What the exercise asks
Turn the listing below into a Markdown table with the columns "Row" and "Line", numbering each row and skipping blank lines. Leave out the picture lines.

Records provided
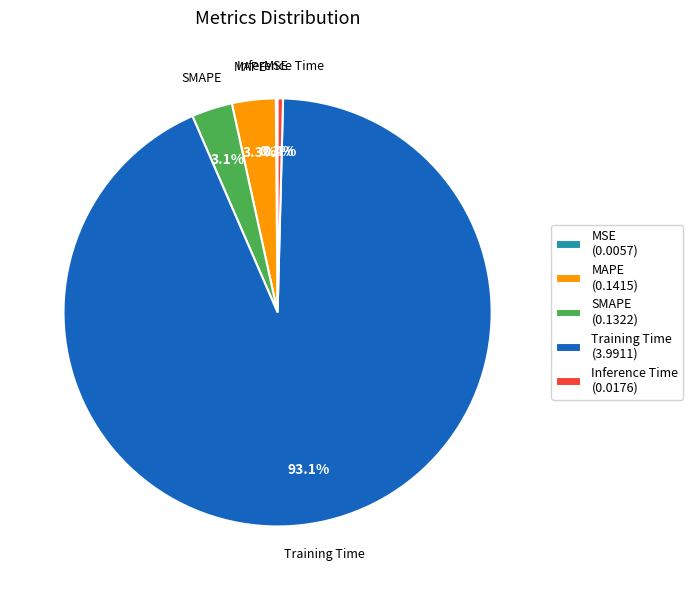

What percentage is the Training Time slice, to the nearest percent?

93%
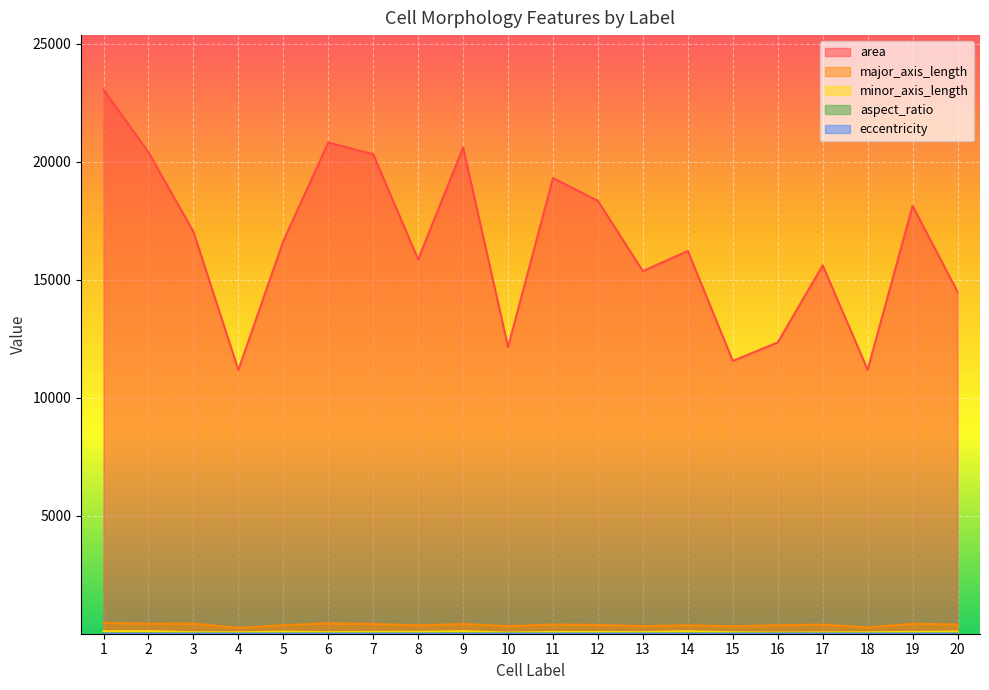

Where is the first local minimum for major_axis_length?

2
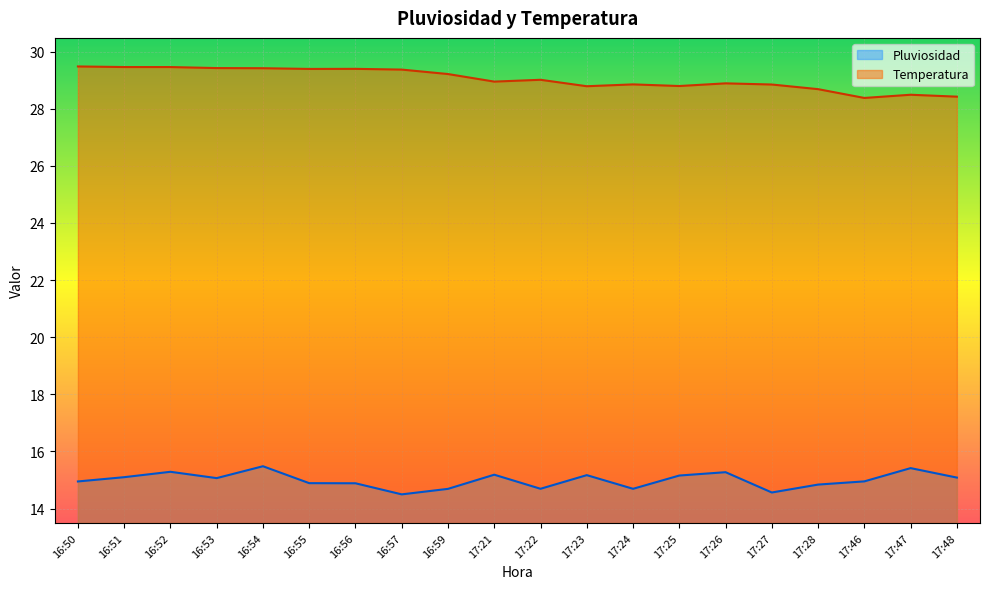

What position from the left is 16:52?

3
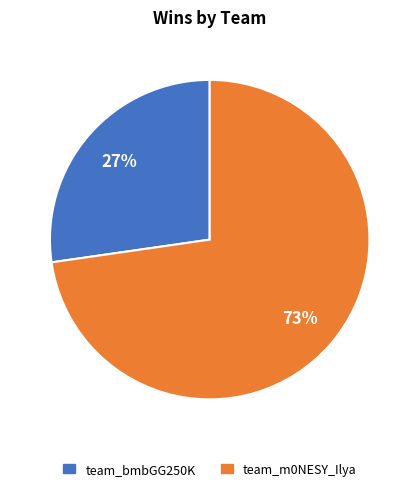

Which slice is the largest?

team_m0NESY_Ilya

Result of the task
| Row | Line |
|---|---|
| 1 | What percentage is the Training Time slice, to the nearest percent? |
| 2 | 93% |
| 3 | Where is the first local minimum for major_axis_length? |
| 4 | 2 |
| 5 | What position from the left is 16:52? |
| 6 | 3 |
| 7 | Which slice is the largest? |
| 8 | team_m0NESY_Ilya |